*WHAT YOU SHOULD DO*
I'd like an exact copy of only the lines from the start of the listing below through the line that holds "reset = 1'b1;". Please keep the pictures out.

*LISTED ENTRIES*
------------------------------------------------
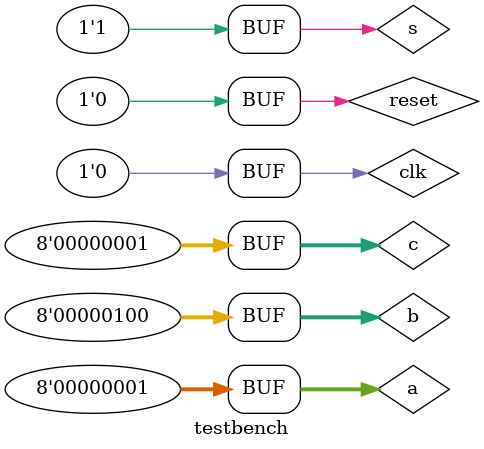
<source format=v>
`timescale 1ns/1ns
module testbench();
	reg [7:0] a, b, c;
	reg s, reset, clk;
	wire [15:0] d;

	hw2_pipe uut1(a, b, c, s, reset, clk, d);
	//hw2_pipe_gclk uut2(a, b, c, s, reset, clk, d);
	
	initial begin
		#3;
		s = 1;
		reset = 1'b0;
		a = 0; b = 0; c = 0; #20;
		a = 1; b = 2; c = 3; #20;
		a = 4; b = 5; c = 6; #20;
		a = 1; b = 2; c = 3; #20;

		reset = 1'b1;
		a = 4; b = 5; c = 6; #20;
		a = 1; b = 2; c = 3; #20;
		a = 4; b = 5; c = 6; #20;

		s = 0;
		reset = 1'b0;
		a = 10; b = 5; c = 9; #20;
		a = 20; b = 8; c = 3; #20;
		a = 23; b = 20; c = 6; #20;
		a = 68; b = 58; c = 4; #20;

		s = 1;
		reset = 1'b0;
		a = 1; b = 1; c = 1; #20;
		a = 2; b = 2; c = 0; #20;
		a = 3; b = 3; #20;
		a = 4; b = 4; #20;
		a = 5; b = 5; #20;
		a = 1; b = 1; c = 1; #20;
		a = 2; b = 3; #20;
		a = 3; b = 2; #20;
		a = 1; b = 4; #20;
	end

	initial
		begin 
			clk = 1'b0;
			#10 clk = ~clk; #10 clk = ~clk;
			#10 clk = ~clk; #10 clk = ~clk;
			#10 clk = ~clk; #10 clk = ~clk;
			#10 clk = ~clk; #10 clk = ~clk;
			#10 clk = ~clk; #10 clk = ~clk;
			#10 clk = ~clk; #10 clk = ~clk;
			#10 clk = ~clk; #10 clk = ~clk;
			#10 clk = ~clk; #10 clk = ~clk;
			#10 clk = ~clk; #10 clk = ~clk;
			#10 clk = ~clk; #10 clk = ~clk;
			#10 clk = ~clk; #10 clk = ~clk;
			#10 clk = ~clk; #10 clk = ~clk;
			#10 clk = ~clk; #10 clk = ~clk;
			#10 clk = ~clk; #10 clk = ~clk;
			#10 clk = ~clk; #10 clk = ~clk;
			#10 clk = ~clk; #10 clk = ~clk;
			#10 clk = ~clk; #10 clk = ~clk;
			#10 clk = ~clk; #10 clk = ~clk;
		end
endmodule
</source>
------------------------------------------------
*TASK SOLUTION*
<source format=v>
`timescale 1ns/1ns
module testbench();
	reg [7:0] a, b, c;
	reg s, reset, clk;
	wire [15:0] d;

	hw2_pipe uut1(a, b, c, s, reset, clk, d);
	//hw2_pipe_gclk uut2(a, b, c, s, reset, clk, d);
	
	initial begin
		#3;
		s = 1;
		reset = 1'b0;
		a = 0; b = 0; c = 0; #20;
		a = 1; b = 2; c = 3; #20;
		a = 4; b = 5; c = 6; #20;
		a = 1; b = 2; c = 3; #20;

		reset = 1'b1;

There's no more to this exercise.